Task material:
----------

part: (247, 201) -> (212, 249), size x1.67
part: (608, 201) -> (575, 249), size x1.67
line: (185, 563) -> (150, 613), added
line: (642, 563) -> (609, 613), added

----------

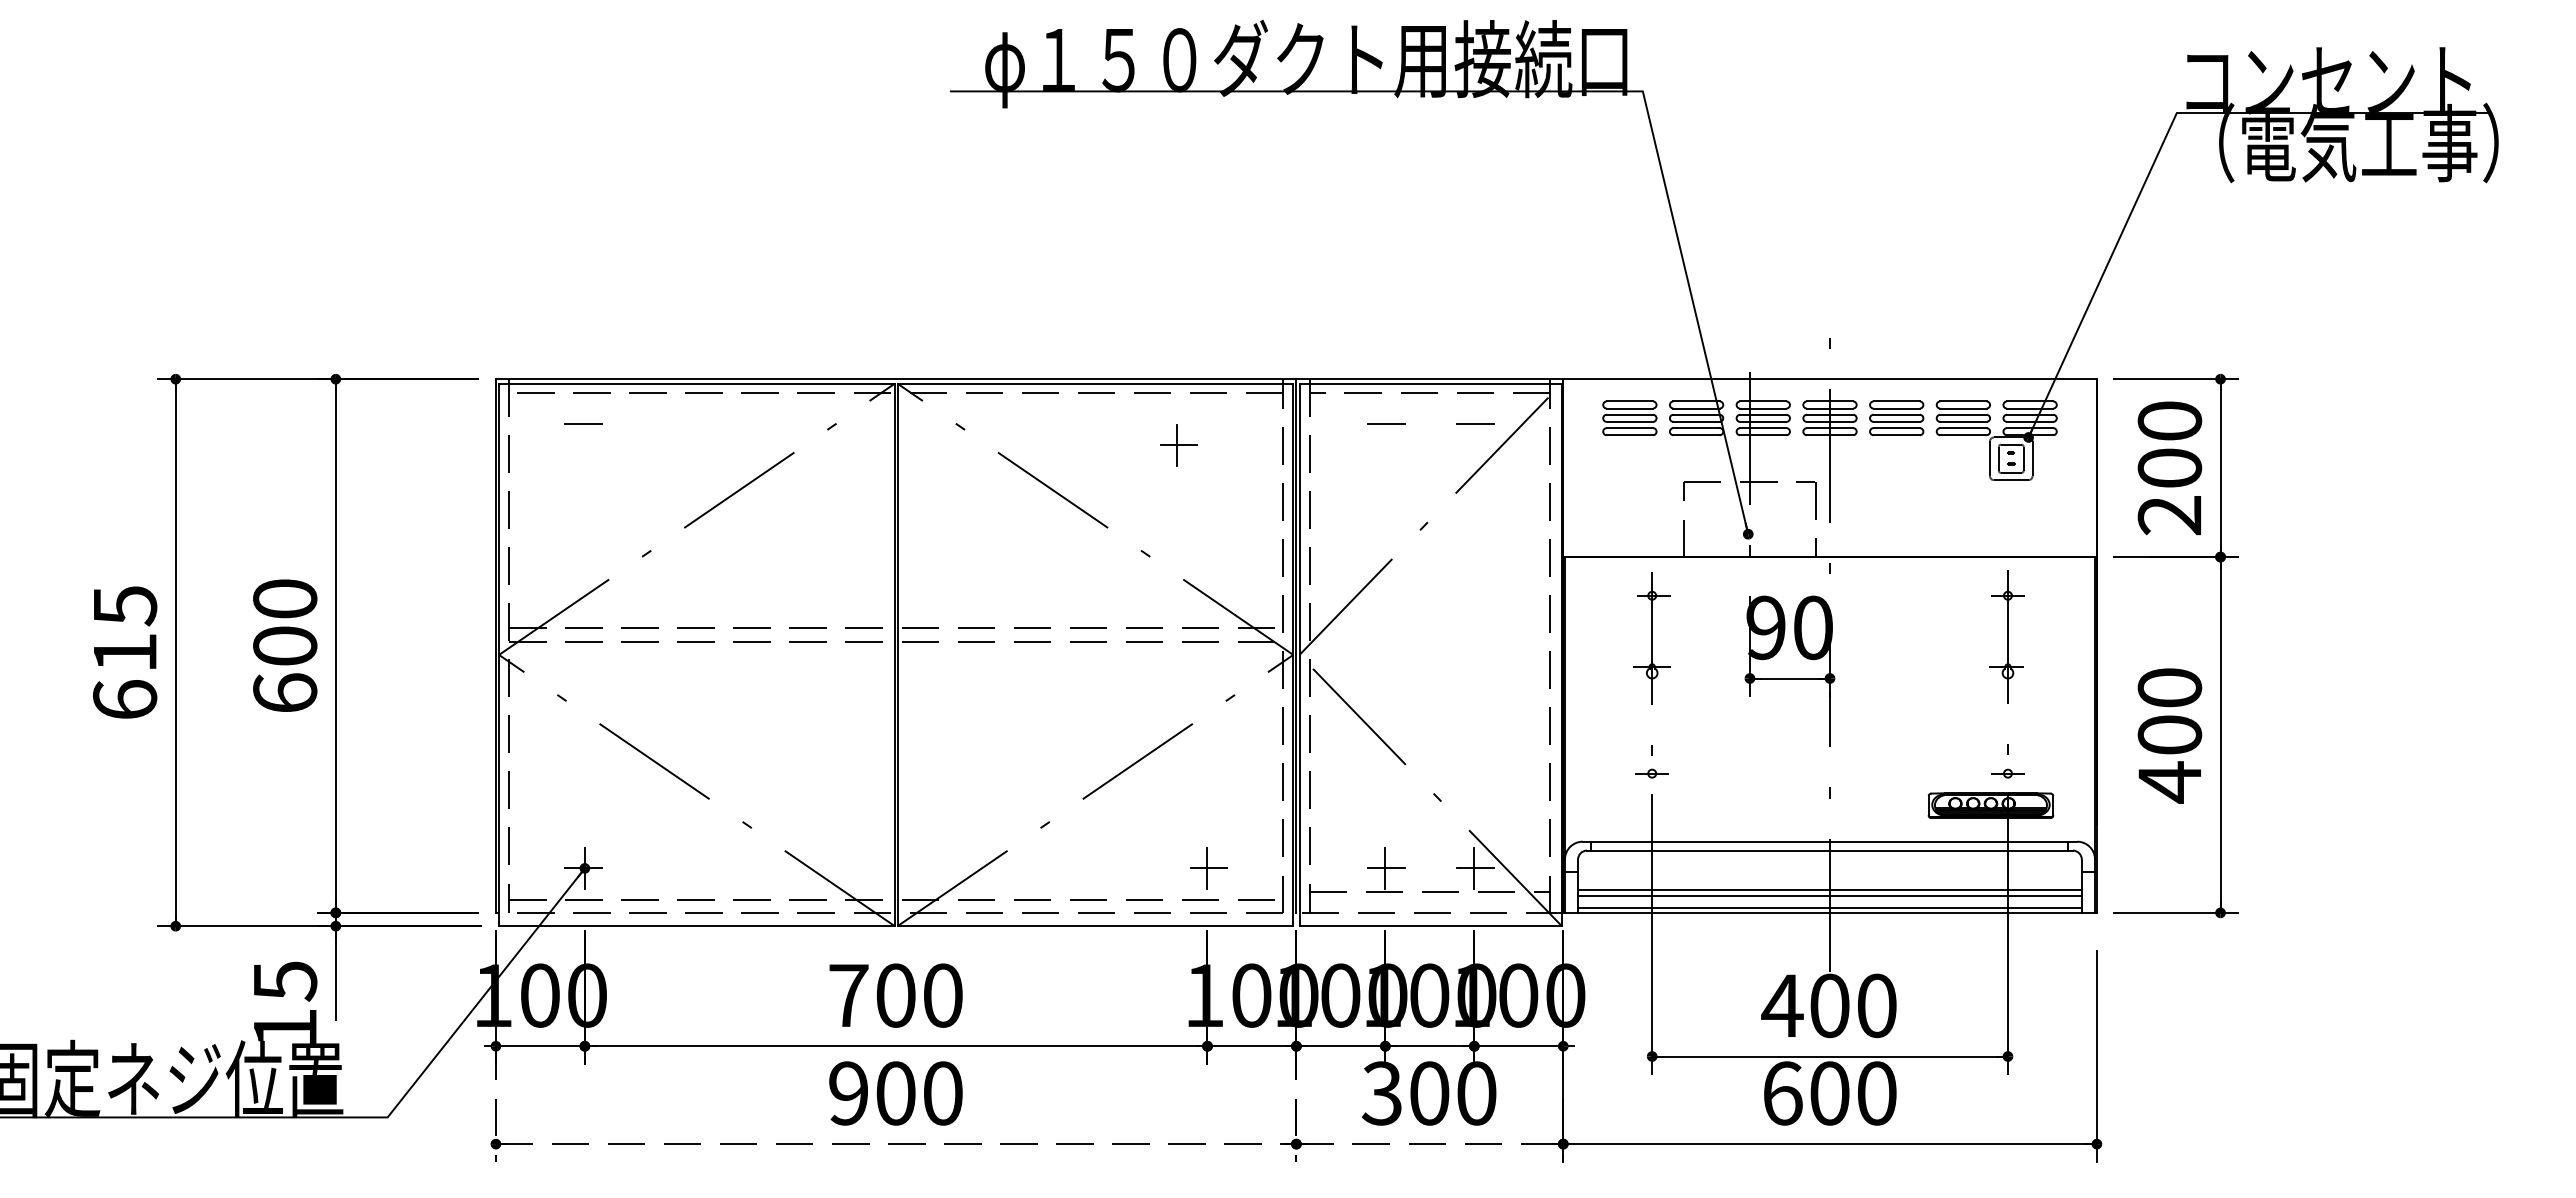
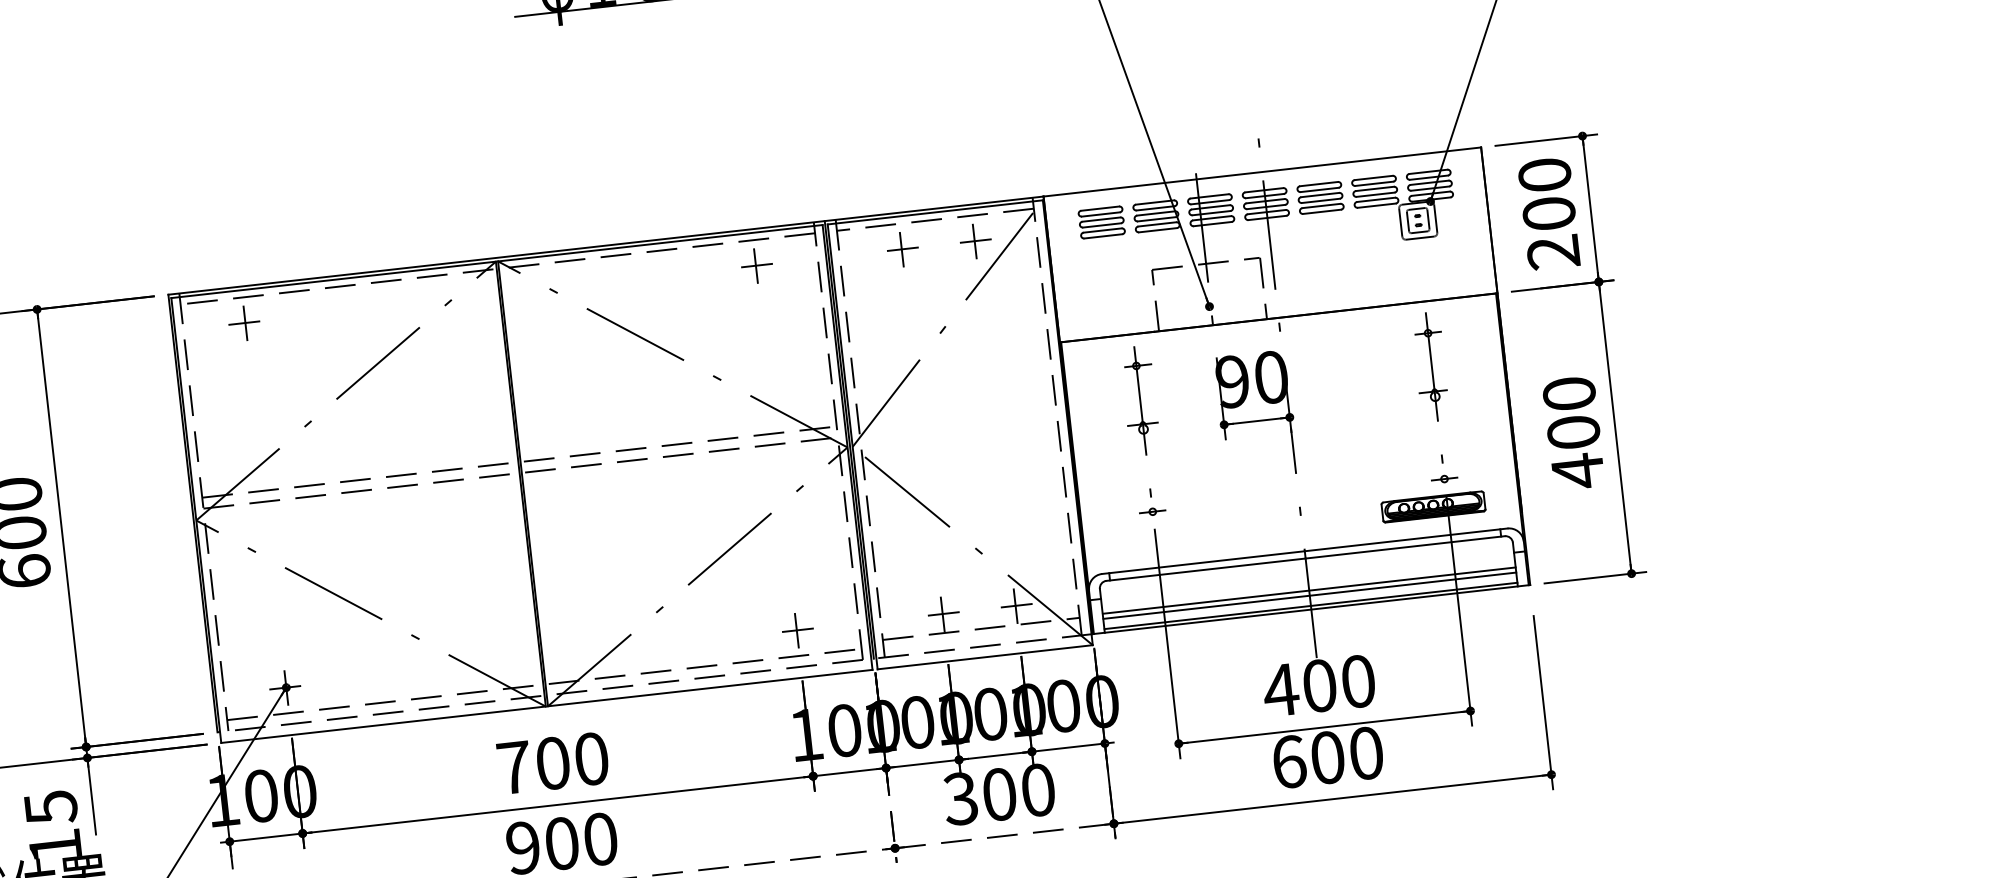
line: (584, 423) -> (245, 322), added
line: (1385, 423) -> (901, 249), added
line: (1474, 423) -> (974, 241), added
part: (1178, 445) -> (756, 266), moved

----------

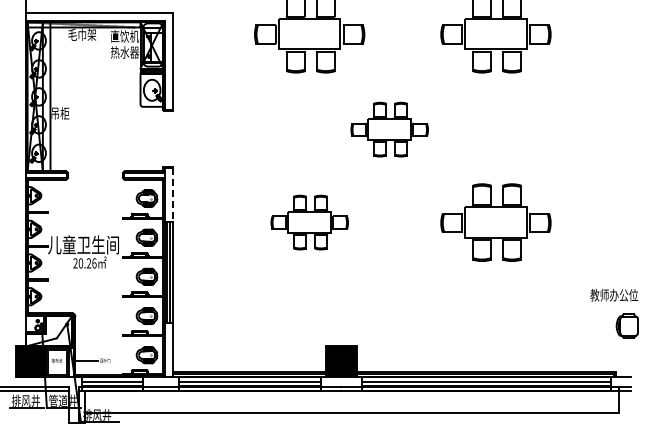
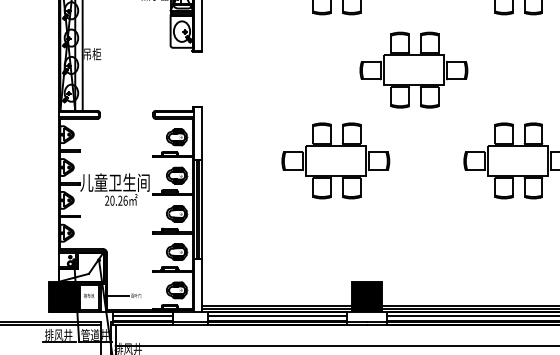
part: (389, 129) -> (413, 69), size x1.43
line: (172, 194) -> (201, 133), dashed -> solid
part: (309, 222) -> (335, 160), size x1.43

----------

Task instructions: Within the material above, extract exactly the lines that start at the line containing "part: (247, 201) -> (212, 249), size x1.67" and stop after the line containing "line: (642, 563) -> (609, 613), added", and only those.

Answer to this task:
part: (247, 201) -> (212, 249), size x1.67
part: (608, 201) -> (575, 249), size x1.67
line: (185, 563) -> (150, 613), added
line: (642, 563) -> (609, 613), added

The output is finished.